We gardeners all rely on the common wisdom passed along through books, magazines, blogs, or the neighbor down the street. However, John Fischer, a retired meteorologist, Master Gardener, and garden writer, offers this—make your own observations.
Throughout his career as a television meteorologist, John always tied together the weather and gardening. When horticulture questions arose, he gave answers gleaned from extension services and other sources, and from viewers themselves. Now looking back, he says, “I have learned that a lot of what I knew was wrong.”
How did he figure that out? He noticed how the plants in his care performed. Here’s a bit of what he’s discovered.
Study your OWN growing conditions. John says there are so many variables in the microclimates and soil structure around your house or in your neighborhood—“Just because your neighbor can (or can’t) grow something, doesn’t mean you shouldn’t try.”
Plant trees in the native soil. Older garden books advised amending the soil in the planting hole, but John says that means, “you’re basically planting a tree in a pot in the ground.” The roots don’t venture out of the cushy mix you’ve created. Now, John says, “It’s native soil. Period.”
Weed what you need. John asks himself, “Where do I put my weeding energy?” For instance, not all vegetables require the same care. Onions and carrots must be weed-free, John says, “But zucchini and corn will out-perform the weeds.”
Let transplants self-prune. The old advice was to prune the leafy tops to match the roots you were breaking off when transplanting. John’s experience? Plants recover quicker without pruning. “Now I keep as much as I can,” he says. The plants will decide what to shed—and it’s usually less than you would prune.
Don’t be quick to cut down winter-killed plants. John’s fig tree was clearly dead. He could see no green in the cuts he made. Figs can revive from the roots, but he left it standing. When the weather warmed, “That fig came back—all along the branches,” John says. “So I learned—it’s not dead until it’s warm and dead.”

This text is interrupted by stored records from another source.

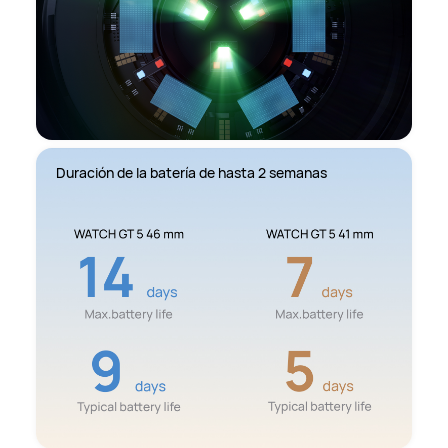
Duración de la batería de hasta 2 semanas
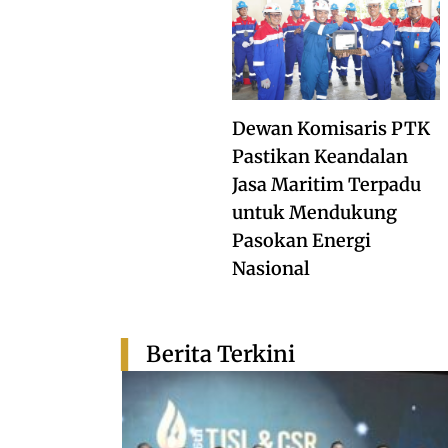
Dewan Komisaris PTK
Pastikan Keandalan
Jasa Maritim Terpadu
untuk Mendukung
Pasokan Energi
Nasional
Berita Terkini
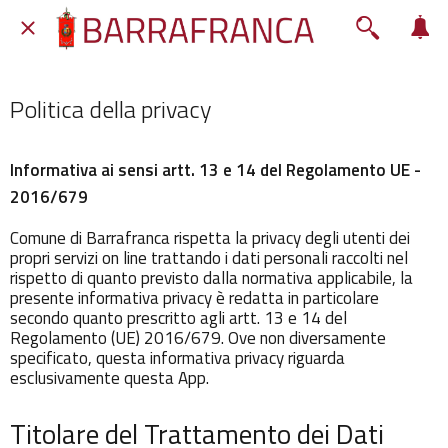
Politica della privacy
Informativa ai sensi artt. 13 e 14 del Regolamento UE -
2016/679
Comune di Barrafranca rispetta la privacy degli utenti dei
propri servizi on line trattando i dati personali raccolti nel
rispetto di quanto previsto dalla normativa applicabile, la
presente informativa privacy è redatta in particolare
secondo quanto prescritto agli artt. 13 e 14 del
Regolamento (UE) 2016/679. Ove non diversamente
specificato, questa informativa privacy riguarda
esclusivamente questa App.
Titolare del Trattamento dei Dati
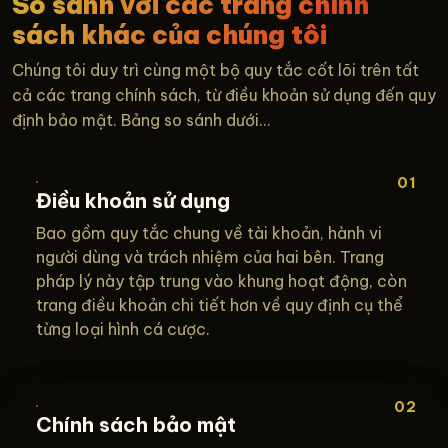
So sánh với các trang chính
sách khác của chúng tôi
Chúng tôi duy trì cùng một bộ quy tắc cốt lõi trên tất
cả các trang chính sách, từ điều khoản sử dụng đến quy
định bảo mật. Bảng so sánh dưới...
01
Điều khoản sử dụng
Bao gồm quy tắc chung về tài khoản, hành vi
người dùng và trách nhiệm của hai bên. Trang
pháp lý này tập trung vào khung hoạt động, còn
trang điều khoản chi tiết hơn về quy định cụ thể
từng loại hình cá cược.
02
Chính sách bảo mật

Be open to the new. John admits that even his own assumptions are subject to change. He had always thought that “a greenhouse was useless.” But then the garden where he volunteers was given a greenhouse. “It’s been a godsend,” John says. They tested growing tomato starts in outside beds and in the greenhouse. Those plants outdoors grew “from pinkie to thumb size,” John says. But in the greenhouse? “They went from “pinkie to arm,” he laughs. “This is a magic thing.”